# Popsicles?



## camel24j (Feb 27, 2007)

i was wondering if they are ok for rats. when i had rats on the really hot days like when it got to 100 F i would be running around trying to keep all my animals even the large amount of rats we had cool by changing there water often with fresh cooler water and i would also give them Popsicles and i am hoping they were fine to give they sure loved them.


----------



## kkdepp (May 22, 2007)

That might not be a good idea if the popsicles contain lareg amounts of sugar and other bad things for ratties... i.e. corn syrup


----------



## renay (May 30, 2007)

what about home made popsicles with low sugars? say from real fruit juice... which still probably has a lot of sugar,.. but in small quantities?


----------



## reachthestars (Feb 27, 2007)

Should be fine. In extreme heat situations the more pressing concern is of heat stroke, and personally I'd rather deal with the issues a little too much sugar brings....


----------



## camel24j (Feb 27, 2007)

i didnt even think how sugary they were good thing i never gave them much and not that often. i bet you could make a healthy rat popsicle with fresh fruit and water in an ice cube humm. i do that for the dogs but with stuff they like.


----------



## Forensic (Apr 12, 2007)

I like to make my own with ice cube trays... juice or water, with bits of fruit or vegetables...


----------



## Lesath (Jul 14, 2007)

It gets really hot in Northern California and the rats hate it. I usually take some washcloths and dip them into ice water, twist most of the water out and set them on the shelves in the rat cages. They LOVE it. Usually as soon as they walk onto them and get their little feet and tails wet/cold they stretch out and drag their bellies along and then just lay down and snooze on the wet cloths for a while. Sometimes I think Sylvester is sucking water out of it too, he pulls it into his mouth but doesn't really chew. lol


----------



## renay (May 30, 2007)

8O I just had a thought. 
What if their tongues got stuck to them :|


----------



## Forensic (Apr 12, 2007)

renay said:


> 8O I just had a thought.
> What if their tongues got stuck to them :|


Can happen, just run a little water over them before you give them over. After that the melt will handle the tongue-sticky-ness.


----------



## mopydream44 (Jun 10, 2007)

> Usually as soon as they walk onto them and get their little feet and tails wet/cold they stretch out and drag their bellies along and then just lay down and snooze on the wet cloths for a while.
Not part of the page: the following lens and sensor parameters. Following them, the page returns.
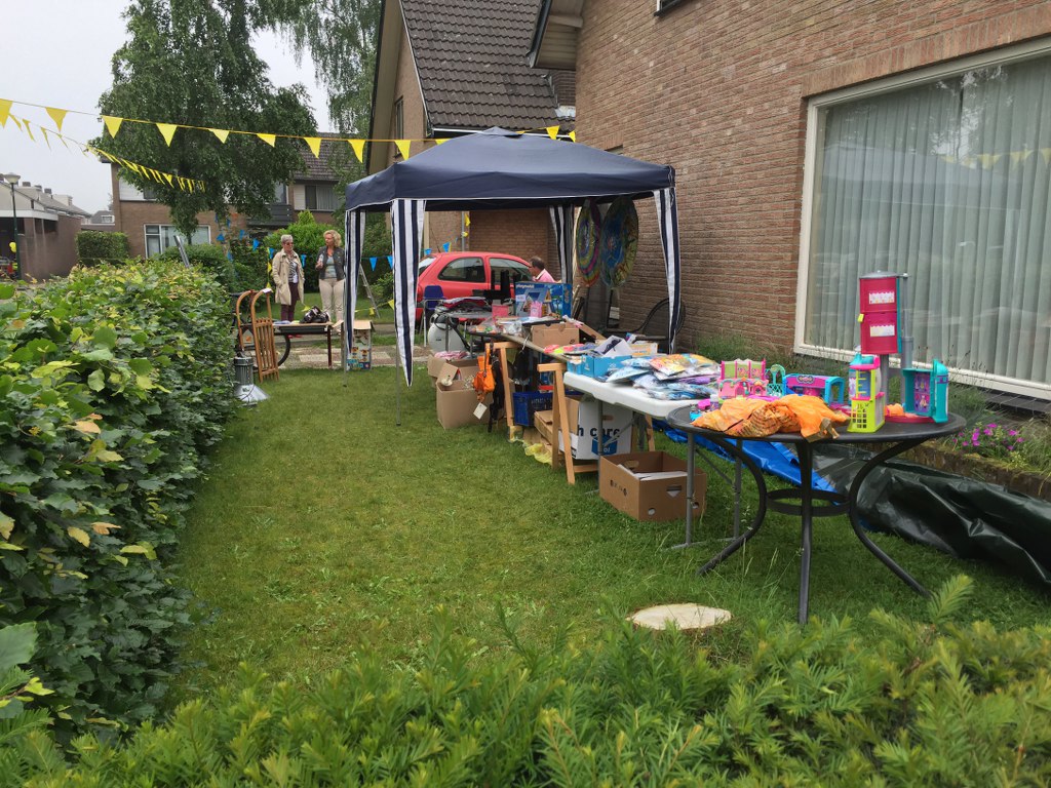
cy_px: 394
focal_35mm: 29
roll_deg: -0.8
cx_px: 526
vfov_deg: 48.2
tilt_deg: -9.1
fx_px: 880
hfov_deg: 61.7
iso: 32
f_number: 2.2
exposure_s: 1/425
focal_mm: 4.15
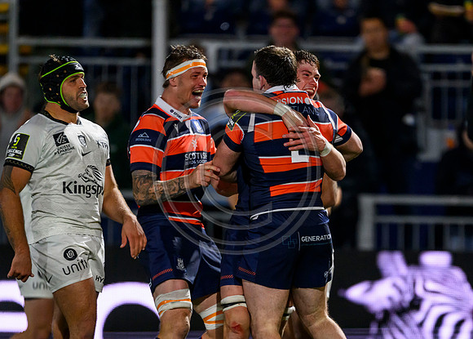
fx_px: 10481
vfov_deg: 1.8
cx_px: 324
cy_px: 219
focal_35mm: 780
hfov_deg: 2.6
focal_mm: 560
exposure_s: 1/640
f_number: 4
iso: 4000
Sometimes I think Sylvester is sucking water out of it too, he pulls it into his mouth but doesn't really chew. lol


that is pretty darn adorable imagery 

......Frozen peas are a nice cool snack for hot days. Also for people who don't feel like making their own "healthy pop" you can find all natrual pops with low/no sugar!


----------



## Sparker (Jun 17, 2007)

I share everything I eat... and they looove the popsicles. For the hot days, I put ice cubes in their swimming pool. They have a lot of fun with them...


----------



## Hippy (Jul 23, 2007)

If you have room you can get a pot, freeze it in the freezer then put it in the cage. Keeps cool for a long time, a nice place to hide ect ect. I heard it works great.


----------



## crapola (Feb 12, 2007)

i let my girls nibble on my iceblocks in summer... they love it but it depends on the flavour, lol!!! also depends on whether or not there is icecream in the middle too...


----------



## Leiren (Aug 5, 2007)

_*edited by moderator to remove an image that had no relevance to the topic.*_


im sure this helps in some way or another


----------



## Krickette (Aug 5, 2007)

One of mine enjoys icecubes with grapes frozen inside (also a nice treat in my own drink!) but the other could care less. She'd rather wait and steal the grape away once it's unfrozen!


----------



## Sparker (Jun 17, 2007)

Krickette said:


> One of mine enjoys icecubes with grapes frozen inside (also a nice treat in my own drink!) but the other could care less. She'd rather wait and steal the grape away once it's unfrozen!


That is a cool idea...


----------



## JESSU (Aug 8, 2007)

I buy popsicles made with real fruit juice. In the begging of summer it got really hot down stairs. We only have central air up stairs. So I gave my rat a popsicle and set up to fans one on either side of his cage. He loves the fans he is all ways laying if from of them letting his whiskers blow in the wind. Sometimes hi will put his tail through the bars and let it sway in the breeze.
He gets mad if you move them so I just leave them up all the time. Even if its not hot. He likes the breeze.


----------